But no one came over to take ownership of the extinguished-Olympic-Torch-of-a-spatula that I held out in front of me. Instead, I was met with a series of awkwardly averted gazes, unintelligible mumblings, and the sight of six people simultaneously faking work calls on their non-Outlook-compliant iPhones. As it was to turn out, there were no Uncles on that Upper East Side roof deck that fateful evening. (Which is not to say that there weren’t people there who had nephews and nieces. Just no one who could claim, in good conscience, to be an Uncle in anything other than the most literal sense of that word.)

We were not Uncles. We were six friends who had decided to play grown-up, and we had flown too close to the sun.

There we were, ranging in age from late twenties to early thirties, conventionally successful, well-employed, well-adjusted—not one of us capable of cooking a burger over an open flame. Whatever it was that we thought we had accomplished up to that point, whoever it was we thought we saw when we looked into our mirrors that morning—one thing was now abundantly clear: somewhere, along the way, we had failed to become men. The kind of men who ate lunch out of metal pails while sitting on an iron beam hanging thousands of feet above New York City. Men who left home at the age of seventeen to join the Merchant-fucking-Marine. (which I think has something to do with fighting killer whales, but now that I say it out loud sounds wrong…) Men who grew up in the parts of Brooklyn where you played stickball in the street with nothing but a giant splinter and a baseball-sized rock.

(I live in Brooklyn. But I live in Brooklyn Heights, down by The Promenade, on a street named after a fruit. It isn’t the same thing.)

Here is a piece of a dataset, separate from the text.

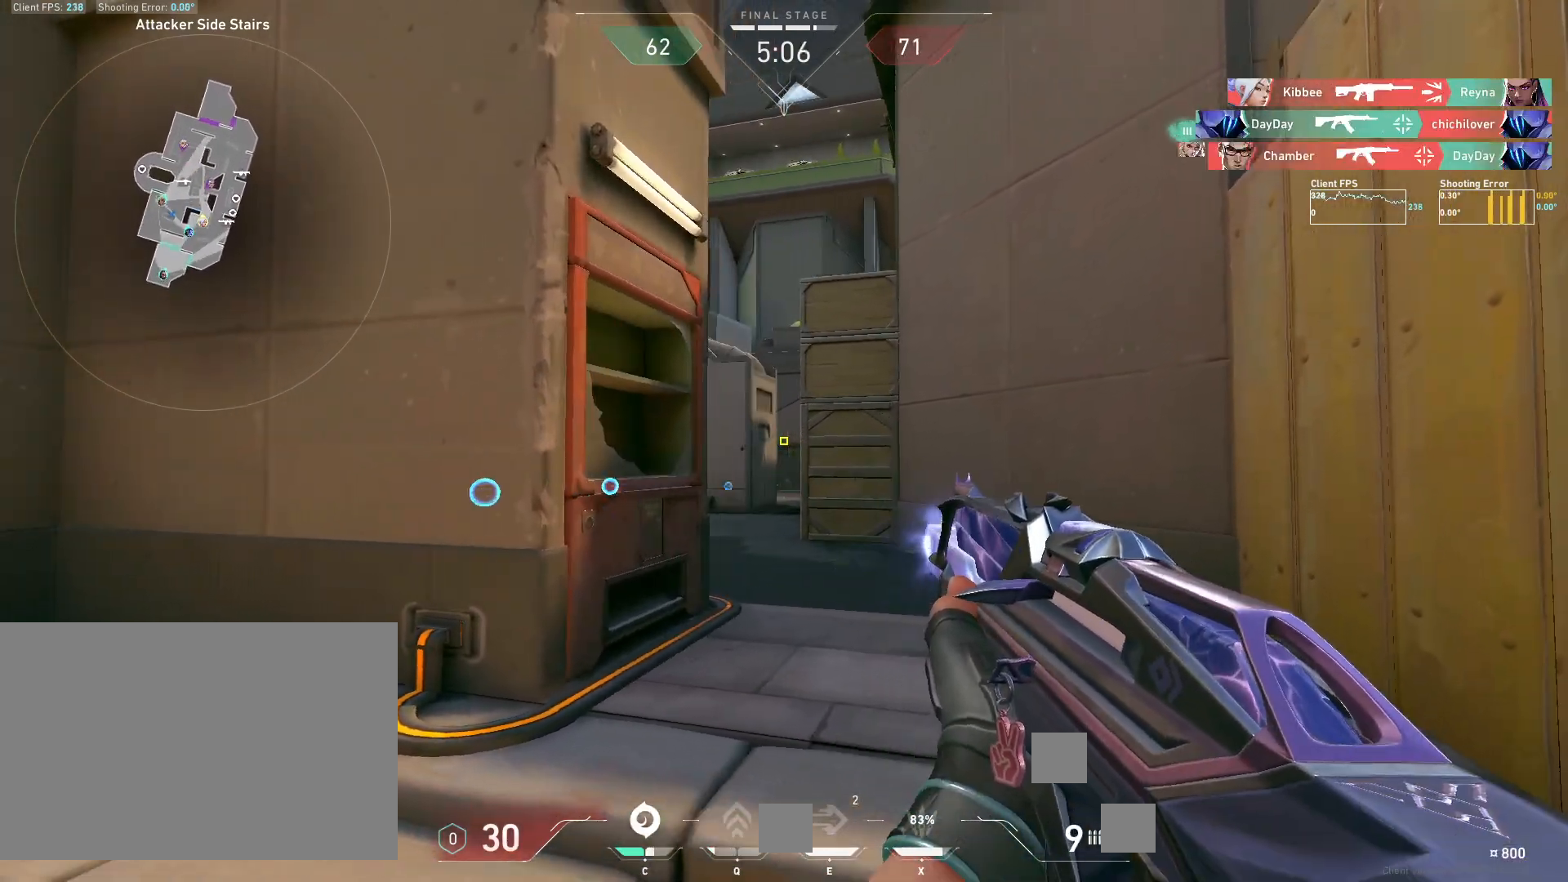
{"keys": [], "mouse": [], "events": [[117, "mouse_left", "down"], [217, "a", "up"], [233, "mouse_left", "up"], [283, "a", "down"], [417, "a", "up"]]}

There we stood, helpless to the point of impotency, our hands tucked into the pockets of our probably-too-tight-pastel-linen-pants. Out of the darkness a voice quietly asked, “Is this even the kind of grill that uses charcoal briquettes?” Someone covertly typed “Barbecue. How?” into the search bar of the YouTube app on his non-Outlook-compliant iPhone. Avoiding eye contact we debated the merits of “just having salad.” Somewhere, all of our fathers were looking on in disappointment. Somewhere, all of our Uncles were asking for their bar mitzvah money back.